- _Lista de tarefas_
• A. Indique se cada afirmação abaixo está de acordo com o texto sobre Bob Marley, respondendo sim ou não e citando literalmente as palavras do texto que decidem a questão. (i) A pessoa que responde conversou com Bob Marley no camarim em 1978. (ii) O programa "Reggae Beat" foi criado na estação pública KCRW, de Los Angeles. (iii) Bob Marley sustentava sozinho 6 mil pessoas por mês.
• B. Reproduza fielmente o trecho do texto sobre Bob Marley que vai de "Bob se tornou" até "viverão para sempre.".
──────── Texto para leitura ────────
Conte sobre a primeira vez que você encontrou Bob Marley.
Conheci Bob em 1978, no camarim de um show em Santa Cruz, Califórnia. Ele estava "nas alturas" e eu não tive a chance de conversar com ele. Não queria incomodá-lo. Naquele dia, ele e sua banda assinaram um pôster de um par de shows que fariam em Berkeley, Califórnia. Eu vivia na área e comprei tíquetes para as duas apresentações. No ano seguinte, eu e meu parceiro de rádio, Hank Holmes, criamos o programa "Reggae Beat" na estação pública de Los Angeles, KCRW. A Island Records nos ligou e perguntou se gostaríamos de cair na estrada com Bob Marley por duas semanas. Nós topamos na hora e conseguimos passar um bom tempo com ele - no ônibus para os shows, nas passagens de som e no hotel em que ele estava hospedado, onde conseguimos promover duas noites de exibição dos filmes inéditos Smile Jamaica (show que Bob fez na Jamaica, um dia depois de ser baleado em sua casa, em Kingston) e One Love Peace Concert (festival em 78, também na Jamaica, em que Bob juntou as mãos dos dois principais políticos da ilha, encerrando uma onda de violência).

Por que Bob Marley se tornou o artista mais influente do Terceiro Mundo?

Bob se tornou o artista mais influente do Terceiro Mundo porque sua música tinha uma causa. Ele tinha a habilidade de dizer poeticamente, em poucas palavras, o que a maioria das pessoas só consegue desenvolver em muitos parágrafos. Ele conseguia sintetizar os horrores do shitstem (trocadilho frequente na Jamaica que mescla system - sistema - e shit - merda) capitalista em uma estrofe, quando cantava "Meu Deus, analfabetismo é simplesmente uma máquina de fazer dinheiro" (trecho de "Slave Driver", do álbum Catch a fire). Ele era uma figura moral que transcendia o mero estrelato pop e tocava a divindade inerente a cada um de nós, conclamando uma elevação coletiva. Ele próprio, não ligava para dinheiro - era só uma ferramenta para ajudar as pessoas. Sozinho, ele sustentava 6 mil pessoas por mês! Suas inspirações viverão para sempre.
Apesar de a maioria de suas músicas - especialmente durante o período da Island Records - falarem de revoluções espirituais e mesmo políticas, muitos fãs veem Bob Marley como um homem de paz incondicional, quase um hippie. Mas ele próprio era muito distante da ideologia hippie. Por que este estereótipo sobrevive?
──────── Linhas de dados ────────
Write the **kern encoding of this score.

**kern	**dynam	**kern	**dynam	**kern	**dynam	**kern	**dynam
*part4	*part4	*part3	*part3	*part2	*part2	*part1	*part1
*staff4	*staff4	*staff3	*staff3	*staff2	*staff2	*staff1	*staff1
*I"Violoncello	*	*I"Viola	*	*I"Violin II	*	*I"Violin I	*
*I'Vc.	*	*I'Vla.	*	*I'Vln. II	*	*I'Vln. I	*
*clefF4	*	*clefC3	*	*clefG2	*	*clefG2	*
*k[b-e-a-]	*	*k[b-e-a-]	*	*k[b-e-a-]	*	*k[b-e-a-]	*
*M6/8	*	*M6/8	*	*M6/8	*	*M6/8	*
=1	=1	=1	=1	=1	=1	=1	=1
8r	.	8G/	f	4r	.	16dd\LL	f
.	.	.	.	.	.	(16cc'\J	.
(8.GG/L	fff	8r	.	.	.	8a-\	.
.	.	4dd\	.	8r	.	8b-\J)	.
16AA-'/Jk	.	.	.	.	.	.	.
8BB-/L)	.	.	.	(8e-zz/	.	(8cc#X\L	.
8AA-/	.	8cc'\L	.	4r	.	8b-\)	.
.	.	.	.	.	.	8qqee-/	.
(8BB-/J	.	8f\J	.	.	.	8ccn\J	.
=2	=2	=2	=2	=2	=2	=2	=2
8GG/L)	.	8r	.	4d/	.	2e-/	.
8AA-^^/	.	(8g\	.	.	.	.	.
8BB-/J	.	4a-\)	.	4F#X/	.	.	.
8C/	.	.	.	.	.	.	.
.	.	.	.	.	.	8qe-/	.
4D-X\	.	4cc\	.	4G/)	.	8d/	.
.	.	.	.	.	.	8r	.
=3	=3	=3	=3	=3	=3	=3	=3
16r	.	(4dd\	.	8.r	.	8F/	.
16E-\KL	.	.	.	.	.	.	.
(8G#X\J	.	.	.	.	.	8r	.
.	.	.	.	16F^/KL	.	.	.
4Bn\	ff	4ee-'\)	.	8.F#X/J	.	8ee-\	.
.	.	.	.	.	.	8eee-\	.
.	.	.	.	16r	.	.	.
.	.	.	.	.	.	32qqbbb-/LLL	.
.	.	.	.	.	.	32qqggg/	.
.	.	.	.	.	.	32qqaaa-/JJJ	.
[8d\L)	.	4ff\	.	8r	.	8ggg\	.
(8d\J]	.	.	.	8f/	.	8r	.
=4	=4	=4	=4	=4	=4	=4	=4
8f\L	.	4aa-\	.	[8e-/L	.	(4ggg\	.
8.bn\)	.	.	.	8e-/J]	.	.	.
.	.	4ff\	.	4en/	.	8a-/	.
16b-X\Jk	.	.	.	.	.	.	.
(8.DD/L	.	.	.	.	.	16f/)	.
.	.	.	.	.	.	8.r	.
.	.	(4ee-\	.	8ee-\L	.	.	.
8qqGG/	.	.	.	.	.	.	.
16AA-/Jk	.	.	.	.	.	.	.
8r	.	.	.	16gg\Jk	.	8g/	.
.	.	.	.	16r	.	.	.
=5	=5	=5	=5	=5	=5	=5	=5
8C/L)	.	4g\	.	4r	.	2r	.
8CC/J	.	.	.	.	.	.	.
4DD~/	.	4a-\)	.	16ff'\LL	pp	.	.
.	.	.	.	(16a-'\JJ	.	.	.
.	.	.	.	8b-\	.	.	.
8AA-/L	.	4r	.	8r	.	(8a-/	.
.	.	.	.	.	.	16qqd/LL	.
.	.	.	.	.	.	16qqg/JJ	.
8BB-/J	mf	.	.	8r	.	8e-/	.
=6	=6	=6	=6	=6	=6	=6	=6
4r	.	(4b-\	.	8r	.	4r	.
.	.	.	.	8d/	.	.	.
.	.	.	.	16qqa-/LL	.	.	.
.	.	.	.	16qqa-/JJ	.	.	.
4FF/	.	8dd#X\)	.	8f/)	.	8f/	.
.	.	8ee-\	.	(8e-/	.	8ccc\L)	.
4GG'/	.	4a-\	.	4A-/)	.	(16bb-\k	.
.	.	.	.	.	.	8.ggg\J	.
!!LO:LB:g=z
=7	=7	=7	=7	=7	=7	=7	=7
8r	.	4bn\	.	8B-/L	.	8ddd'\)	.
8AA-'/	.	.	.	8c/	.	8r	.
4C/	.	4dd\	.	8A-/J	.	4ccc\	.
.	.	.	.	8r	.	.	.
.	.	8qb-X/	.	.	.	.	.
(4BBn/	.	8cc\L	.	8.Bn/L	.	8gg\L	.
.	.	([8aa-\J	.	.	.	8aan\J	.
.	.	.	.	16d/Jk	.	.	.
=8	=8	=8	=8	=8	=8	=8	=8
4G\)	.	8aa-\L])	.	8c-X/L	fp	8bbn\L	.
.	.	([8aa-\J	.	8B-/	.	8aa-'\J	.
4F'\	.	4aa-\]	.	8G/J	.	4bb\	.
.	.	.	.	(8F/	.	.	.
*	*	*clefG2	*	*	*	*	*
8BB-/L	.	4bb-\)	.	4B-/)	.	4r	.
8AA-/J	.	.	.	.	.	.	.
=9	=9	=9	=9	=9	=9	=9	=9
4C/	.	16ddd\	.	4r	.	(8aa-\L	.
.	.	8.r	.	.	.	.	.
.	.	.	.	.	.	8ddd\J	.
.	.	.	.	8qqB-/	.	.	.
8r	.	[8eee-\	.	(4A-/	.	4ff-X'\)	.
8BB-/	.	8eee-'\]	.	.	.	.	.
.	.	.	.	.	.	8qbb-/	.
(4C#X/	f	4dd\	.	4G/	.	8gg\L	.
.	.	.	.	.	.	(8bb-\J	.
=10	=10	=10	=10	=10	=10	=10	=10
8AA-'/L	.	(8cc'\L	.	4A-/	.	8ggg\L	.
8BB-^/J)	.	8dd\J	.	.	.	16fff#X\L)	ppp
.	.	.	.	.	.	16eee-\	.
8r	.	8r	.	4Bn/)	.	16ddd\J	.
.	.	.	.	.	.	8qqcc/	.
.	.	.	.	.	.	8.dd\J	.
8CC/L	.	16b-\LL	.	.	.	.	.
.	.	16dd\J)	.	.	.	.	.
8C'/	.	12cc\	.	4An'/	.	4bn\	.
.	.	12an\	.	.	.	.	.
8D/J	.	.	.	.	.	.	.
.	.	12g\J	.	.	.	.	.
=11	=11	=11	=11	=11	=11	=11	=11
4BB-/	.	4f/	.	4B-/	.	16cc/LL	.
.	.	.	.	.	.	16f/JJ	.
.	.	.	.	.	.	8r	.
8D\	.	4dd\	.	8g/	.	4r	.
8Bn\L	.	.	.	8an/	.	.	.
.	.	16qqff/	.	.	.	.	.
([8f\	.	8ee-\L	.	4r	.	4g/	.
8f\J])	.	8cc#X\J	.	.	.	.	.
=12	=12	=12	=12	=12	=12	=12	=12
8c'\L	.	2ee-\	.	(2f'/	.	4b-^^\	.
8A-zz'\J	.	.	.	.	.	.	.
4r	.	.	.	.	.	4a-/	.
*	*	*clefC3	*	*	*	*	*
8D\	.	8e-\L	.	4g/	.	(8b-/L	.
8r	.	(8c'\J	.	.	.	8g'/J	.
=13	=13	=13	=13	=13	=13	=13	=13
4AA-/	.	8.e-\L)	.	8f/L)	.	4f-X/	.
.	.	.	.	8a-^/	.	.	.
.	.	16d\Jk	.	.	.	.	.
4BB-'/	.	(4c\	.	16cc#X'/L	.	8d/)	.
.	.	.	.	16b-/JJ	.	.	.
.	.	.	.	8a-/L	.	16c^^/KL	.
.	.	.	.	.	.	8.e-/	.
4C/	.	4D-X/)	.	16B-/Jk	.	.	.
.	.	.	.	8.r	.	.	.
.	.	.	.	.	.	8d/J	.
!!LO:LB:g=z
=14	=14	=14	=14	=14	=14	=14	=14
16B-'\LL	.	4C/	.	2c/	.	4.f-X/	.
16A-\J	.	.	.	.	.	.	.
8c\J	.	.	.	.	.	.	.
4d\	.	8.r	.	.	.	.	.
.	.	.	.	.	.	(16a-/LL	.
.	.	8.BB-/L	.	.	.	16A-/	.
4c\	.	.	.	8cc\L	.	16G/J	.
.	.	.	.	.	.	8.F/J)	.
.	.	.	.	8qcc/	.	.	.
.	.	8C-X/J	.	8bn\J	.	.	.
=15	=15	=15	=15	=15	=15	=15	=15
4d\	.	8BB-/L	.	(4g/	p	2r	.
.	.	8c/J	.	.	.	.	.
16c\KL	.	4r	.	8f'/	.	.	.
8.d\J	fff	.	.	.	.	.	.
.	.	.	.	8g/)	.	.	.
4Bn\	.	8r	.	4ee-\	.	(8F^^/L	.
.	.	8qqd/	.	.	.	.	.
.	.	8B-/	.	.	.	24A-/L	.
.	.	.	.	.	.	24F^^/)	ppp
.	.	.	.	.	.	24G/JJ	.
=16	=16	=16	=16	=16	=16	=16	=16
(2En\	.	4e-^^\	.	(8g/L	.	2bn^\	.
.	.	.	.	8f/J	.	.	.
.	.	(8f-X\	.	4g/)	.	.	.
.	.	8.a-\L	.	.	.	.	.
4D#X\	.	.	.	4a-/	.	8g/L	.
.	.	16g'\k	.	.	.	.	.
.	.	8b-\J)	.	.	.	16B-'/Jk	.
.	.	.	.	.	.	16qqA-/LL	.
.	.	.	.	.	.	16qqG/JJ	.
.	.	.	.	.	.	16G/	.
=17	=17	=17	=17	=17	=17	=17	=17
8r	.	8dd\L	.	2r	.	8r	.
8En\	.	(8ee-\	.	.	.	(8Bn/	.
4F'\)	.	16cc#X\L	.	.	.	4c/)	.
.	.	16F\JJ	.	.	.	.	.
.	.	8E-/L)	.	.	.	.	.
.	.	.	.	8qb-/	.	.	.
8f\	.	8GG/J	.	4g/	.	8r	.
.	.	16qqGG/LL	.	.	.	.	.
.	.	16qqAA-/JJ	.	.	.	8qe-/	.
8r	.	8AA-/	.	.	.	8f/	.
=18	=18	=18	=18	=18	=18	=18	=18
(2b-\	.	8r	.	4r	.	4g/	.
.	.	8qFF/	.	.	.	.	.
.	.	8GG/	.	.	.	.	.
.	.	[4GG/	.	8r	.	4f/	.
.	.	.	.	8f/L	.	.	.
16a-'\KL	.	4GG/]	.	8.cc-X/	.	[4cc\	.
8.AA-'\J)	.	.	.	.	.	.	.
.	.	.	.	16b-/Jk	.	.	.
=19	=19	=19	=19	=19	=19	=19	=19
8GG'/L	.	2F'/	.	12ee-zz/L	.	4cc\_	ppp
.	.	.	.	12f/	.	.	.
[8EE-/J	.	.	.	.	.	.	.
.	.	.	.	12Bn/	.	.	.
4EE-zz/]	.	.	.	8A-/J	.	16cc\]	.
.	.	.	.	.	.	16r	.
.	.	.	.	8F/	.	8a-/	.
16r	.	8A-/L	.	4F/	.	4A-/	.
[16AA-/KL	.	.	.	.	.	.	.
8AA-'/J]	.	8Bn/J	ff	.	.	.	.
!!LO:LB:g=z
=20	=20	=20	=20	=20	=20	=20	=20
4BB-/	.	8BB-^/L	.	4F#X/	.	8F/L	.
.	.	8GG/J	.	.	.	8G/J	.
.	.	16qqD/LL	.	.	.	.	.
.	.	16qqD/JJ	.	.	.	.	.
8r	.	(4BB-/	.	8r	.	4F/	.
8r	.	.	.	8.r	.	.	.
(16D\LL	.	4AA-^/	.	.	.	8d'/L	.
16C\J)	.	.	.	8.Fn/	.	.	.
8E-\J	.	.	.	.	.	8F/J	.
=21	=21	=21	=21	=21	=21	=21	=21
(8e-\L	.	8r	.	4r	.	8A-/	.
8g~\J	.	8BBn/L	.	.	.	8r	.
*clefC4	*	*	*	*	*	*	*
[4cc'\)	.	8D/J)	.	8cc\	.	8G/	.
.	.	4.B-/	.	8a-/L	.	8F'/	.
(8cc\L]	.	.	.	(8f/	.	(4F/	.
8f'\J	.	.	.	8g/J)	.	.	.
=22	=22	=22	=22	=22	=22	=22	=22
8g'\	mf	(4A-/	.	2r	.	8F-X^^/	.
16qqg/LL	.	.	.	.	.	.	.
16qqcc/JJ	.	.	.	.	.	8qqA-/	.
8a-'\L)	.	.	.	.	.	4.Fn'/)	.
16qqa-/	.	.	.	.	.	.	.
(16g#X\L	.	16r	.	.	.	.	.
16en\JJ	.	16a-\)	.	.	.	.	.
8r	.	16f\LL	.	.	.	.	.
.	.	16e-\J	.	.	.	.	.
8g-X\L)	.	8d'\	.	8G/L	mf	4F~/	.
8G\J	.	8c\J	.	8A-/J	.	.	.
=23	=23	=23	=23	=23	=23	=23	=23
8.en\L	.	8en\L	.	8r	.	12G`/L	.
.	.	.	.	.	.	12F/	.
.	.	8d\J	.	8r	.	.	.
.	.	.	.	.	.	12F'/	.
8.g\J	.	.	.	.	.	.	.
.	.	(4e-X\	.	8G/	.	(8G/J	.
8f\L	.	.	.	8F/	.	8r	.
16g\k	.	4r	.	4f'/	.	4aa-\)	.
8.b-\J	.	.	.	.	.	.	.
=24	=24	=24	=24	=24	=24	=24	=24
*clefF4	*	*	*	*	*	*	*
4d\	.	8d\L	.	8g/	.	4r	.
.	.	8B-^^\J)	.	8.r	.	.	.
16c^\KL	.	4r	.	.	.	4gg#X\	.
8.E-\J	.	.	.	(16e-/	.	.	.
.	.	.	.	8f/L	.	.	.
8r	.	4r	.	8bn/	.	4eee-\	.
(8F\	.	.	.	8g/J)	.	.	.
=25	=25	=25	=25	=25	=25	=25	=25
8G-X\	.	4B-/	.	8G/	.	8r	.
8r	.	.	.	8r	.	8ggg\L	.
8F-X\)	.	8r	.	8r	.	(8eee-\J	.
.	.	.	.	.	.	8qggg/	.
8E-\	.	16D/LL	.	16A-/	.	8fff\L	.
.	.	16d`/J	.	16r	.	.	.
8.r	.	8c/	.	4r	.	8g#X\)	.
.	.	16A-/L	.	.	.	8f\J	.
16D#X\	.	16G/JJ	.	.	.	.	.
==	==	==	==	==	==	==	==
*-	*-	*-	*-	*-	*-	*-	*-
────────
- _Respostas do exercício_
• A.
(i) Não: «Ele estava "nas alturas" e eu não tive a chance de conversar com ele.»
(ii) Sim: «criamos o programa "Reggae Beat" na estação pública de Los Angeles, KCRW.»
(iii) Sim: «Sozinho, ele sustentava 6 mil pessoas por mês!»

• B.
Bob se tornou o artista mais influente do Terceiro Mundo porque sua música tinha uma causa. Ele tinha a habilidade de dizer poeticamente, em poucas palavras, o que a maioria das pessoas só consegue desenvolver em muitos parágrafos. Ele conseguia sintetizar os horrores do shitstem (trocadilho frequente na Jamaica que mescla system - sistema - e shit - merda) capitalista em uma estrofe, quando cantava "Meu Deus, analfabetismo é simplesmente uma máquina de fazer dinheiro" (trecho de "Slave Driver", do álbum Catch a fire). Ele era uma figura moral que transcendia o mero estrelato pop e tocava a divindade inerente a cada um de nós, conclamando uma elevação coletiva. Ele próprio, não ligava para dinheiro - era só uma ferramenta para ajudar as pessoas. Sozinho, ele sustentava 6 mil pessoas por mês! Suas inspirações viverão para sempre.